Records provided:
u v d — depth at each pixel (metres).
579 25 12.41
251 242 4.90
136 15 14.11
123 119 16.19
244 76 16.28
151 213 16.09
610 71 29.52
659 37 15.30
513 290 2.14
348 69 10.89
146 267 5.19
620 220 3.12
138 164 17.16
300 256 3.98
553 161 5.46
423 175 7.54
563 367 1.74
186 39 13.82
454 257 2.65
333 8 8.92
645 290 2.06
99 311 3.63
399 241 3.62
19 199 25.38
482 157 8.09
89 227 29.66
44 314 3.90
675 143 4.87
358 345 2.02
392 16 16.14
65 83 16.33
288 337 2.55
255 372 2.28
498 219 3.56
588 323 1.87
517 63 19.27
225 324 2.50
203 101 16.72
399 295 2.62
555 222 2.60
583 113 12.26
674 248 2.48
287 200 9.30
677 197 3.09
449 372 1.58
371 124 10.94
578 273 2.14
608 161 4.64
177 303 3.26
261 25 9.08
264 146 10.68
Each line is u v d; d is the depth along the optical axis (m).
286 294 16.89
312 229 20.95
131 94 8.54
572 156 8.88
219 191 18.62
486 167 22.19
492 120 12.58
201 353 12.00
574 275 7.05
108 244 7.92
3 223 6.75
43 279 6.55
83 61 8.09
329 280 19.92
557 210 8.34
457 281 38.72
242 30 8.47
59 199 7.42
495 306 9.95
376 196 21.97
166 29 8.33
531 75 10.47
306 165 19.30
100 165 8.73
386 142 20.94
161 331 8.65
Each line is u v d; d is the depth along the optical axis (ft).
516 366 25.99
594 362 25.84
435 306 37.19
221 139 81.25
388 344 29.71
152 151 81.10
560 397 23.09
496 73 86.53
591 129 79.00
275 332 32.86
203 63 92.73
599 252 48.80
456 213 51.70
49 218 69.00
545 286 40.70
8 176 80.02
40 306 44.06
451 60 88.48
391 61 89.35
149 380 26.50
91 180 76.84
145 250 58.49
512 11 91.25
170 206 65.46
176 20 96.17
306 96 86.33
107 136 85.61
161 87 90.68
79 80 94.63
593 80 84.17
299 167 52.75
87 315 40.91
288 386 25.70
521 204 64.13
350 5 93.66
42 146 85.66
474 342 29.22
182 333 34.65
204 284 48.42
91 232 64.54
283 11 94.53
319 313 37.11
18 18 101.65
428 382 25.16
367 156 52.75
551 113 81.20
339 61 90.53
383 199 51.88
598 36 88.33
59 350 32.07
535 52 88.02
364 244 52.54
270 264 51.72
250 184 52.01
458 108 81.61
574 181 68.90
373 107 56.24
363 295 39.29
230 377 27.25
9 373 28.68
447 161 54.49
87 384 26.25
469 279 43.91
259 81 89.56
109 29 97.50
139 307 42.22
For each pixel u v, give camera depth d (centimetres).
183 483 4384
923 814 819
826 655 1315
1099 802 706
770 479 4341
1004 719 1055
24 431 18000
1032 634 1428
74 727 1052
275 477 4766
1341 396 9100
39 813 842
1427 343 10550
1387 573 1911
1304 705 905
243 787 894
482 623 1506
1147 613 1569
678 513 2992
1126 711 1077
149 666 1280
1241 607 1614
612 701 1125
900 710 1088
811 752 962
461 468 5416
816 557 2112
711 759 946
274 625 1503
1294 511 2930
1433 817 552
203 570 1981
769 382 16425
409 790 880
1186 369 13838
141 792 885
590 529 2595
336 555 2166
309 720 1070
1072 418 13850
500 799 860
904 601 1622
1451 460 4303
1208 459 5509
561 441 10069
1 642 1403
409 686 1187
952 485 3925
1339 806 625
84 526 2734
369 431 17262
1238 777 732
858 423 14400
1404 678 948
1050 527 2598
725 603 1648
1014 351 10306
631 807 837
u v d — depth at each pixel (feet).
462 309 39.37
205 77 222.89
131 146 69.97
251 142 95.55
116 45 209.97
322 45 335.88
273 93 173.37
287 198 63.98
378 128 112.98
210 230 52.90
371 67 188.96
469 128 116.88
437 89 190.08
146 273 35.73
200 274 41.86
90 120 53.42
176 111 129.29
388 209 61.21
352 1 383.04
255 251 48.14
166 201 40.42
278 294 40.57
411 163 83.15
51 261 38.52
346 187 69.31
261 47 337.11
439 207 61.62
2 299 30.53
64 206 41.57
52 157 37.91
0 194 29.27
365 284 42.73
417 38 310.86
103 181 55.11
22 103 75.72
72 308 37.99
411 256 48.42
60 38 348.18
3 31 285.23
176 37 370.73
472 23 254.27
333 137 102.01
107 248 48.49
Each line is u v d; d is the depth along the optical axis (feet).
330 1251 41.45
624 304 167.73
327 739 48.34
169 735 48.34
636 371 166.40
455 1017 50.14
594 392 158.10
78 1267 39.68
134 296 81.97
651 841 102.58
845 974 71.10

Task to complete: Each record must be output exactly, with none omitted.

Solved exercise:
u v d — depth at each pixel (metres).
579 25 12.41
251 242 4.90
136 15 14.11
123 119 16.19
244 76 16.28
151 213 16.09
610 71 29.52
659 37 15.30
513 290 2.14
348 69 10.89
146 267 5.19
620 220 3.12
138 164 17.16
300 256 3.98
553 161 5.46
423 175 7.54
563 367 1.74
186 39 13.82
454 257 2.65
333 8 8.92
645 290 2.06
99 311 3.63
399 241 3.62
19 199 25.38
482 157 8.09
89 227 29.66
44 314 3.90
675 143 4.87
358 345 2.02
392 16 16.14
65 83 16.33
288 337 2.55
255 372 2.28
498 219 3.56
588 323 1.87
517 63 19.27
225 324 2.50
203 101 16.72
399 295 2.62
555 222 2.60
583 113 12.26
674 248 2.48
287 200 9.30
677 197 3.09
449 372 1.58
371 124 10.94
578 273 2.14
608 161 4.64
177 303 3.26
261 25 9.08
264 146 10.68
Each line is u v d; d is the depth along the optical axis (m).
286 294 16.89
312 229 20.95
131 94 8.54
572 156 8.88
219 191 18.62
486 167 22.19
492 120 12.58
201 353 12.00
574 275 7.05
108 244 7.92
3 223 6.75
43 279 6.55
83 61 8.09
329 280 19.92
557 210 8.34
457 281 38.72
242 30 8.47
59 199 7.42
495 306 9.95
376 196 21.97
166 29 8.33
531 75 10.47
306 165 19.30
100 165 8.73
386 142 20.94
161 331 8.65
Each line is u v d; d is the depth along the optical axis (ft).
516 366 25.99
594 362 25.84
435 306 37.19
221 139 81.25
388 344 29.71
152 151 81.10
560 397 23.09
496 73 86.53
591 129 79.00
275 332 32.86
203 63 92.73
599 252 48.80
456 213 51.70
49 218 69.00
545 286 40.70
8 176 80.02
40 306 44.06
451 60 88.48
391 61 89.35
149 380 26.50
91 180 76.84
145 250 58.49
512 11 91.25
170 206 65.46
176 20 96.17
306 96 86.33
107 136 85.61
161 87 90.68
79 80 94.63
593 80 84.17
299 167 52.75
87 315 40.91
288 386 25.70
521 204 64.13
350 5 93.66
42 146 85.66
474 342 29.22
182 333 34.65
204 284 48.42
91 232 64.54
283 11 94.53
319 313 37.11
18 18 101.65
428 382 25.16
367 156 52.75
551 113 81.20
339 61 90.53
383 199 51.88
598 36 88.33
59 350 32.07
535 52 88.02
364 244 52.54
270 264 51.72
250 184 52.01
458 108 81.61
574 181 68.90
373 107 56.24
363 295 39.29
230 377 27.25
9 373 28.68
447 161 54.49
87 384 26.25
469 279 43.91
259 81 89.56
109 29 97.50
139 307 42.22
For each pixel u v, give camera depth d (centimetres).
183 483 4384
923 814 819
826 655 1315
1099 802 706
770 479 4341
1004 719 1055
24 431 18000
1032 634 1428
74 727 1052
275 477 4766
1341 396 9100
39 813 842
1427 343 10550
1387 573 1911
1304 705 905
243 787 894
482 623 1506
1147 613 1569
678 513 2992
1126 711 1077
149 666 1280
1241 607 1614
612 701 1125
900 710 1088
811 752 962
461 468 5416
816 557 2112
711 759 946
274 625 1503
1294 511 2930
1433 817 552
203 570 1981
769 382 16425
409 790 880
1186 369 13838
141 792 885
590 529 2595
336 555 2166
309 720 1070
1072 418 13850
500 799 860
904 601 1622
1451 460 4303
1208 459 5509
561 441 10069
1 642 1403
409 686 1187
952 485 3925
1339 806 625
84 526 2734
369 431 17262
1238 777 732
858 423 14400
1404 678 948
1050 527 2598
725 603 1648
1014 351 10306
631 807 837
u v d — depth at each pixel (feet).
462 309 39.37
205 77 222.89
131 146 69.97
251 142 95.55
116 45 209.97
322 45 335.88
273 93 173.37
287 198 63.98
378 128 112.98
210 230 52.90
371 67 188.96
469 128 116.88
437 89 190.08
146 273 35.73
200 274 41.86
90 120 53.42
176 111 129.29
388 209 61.21
352 1 383.04
255 251 48.14
166 201 40.42
278 294 40.57
411 163 83.15
51 261 38.52
346 187 69.31
261 47 337.11
439 207 61.62
2 299 30.53
64 206 41.57
52 157 37.91
0 194 29.27
365 284 42.73
417 38 310.86
103 181 55.11
22 103 75.72
72 308 37.99
411 256 48.42
60 38 348.18
3 31 285.23
176 37 370.73
472 23 254.27
333 137 102.01
107 248 48.49
Each line is u v d; d is the depth along the optical axis (feet).
330 1251 41.45
624 304 167.73
327 739 48.34
169 735 48.34
636 371 166.40
455 1017 50.14
594 392 158.10
78 1267 39.68
134 296 81.97
651 841 102.58
845 974 71.10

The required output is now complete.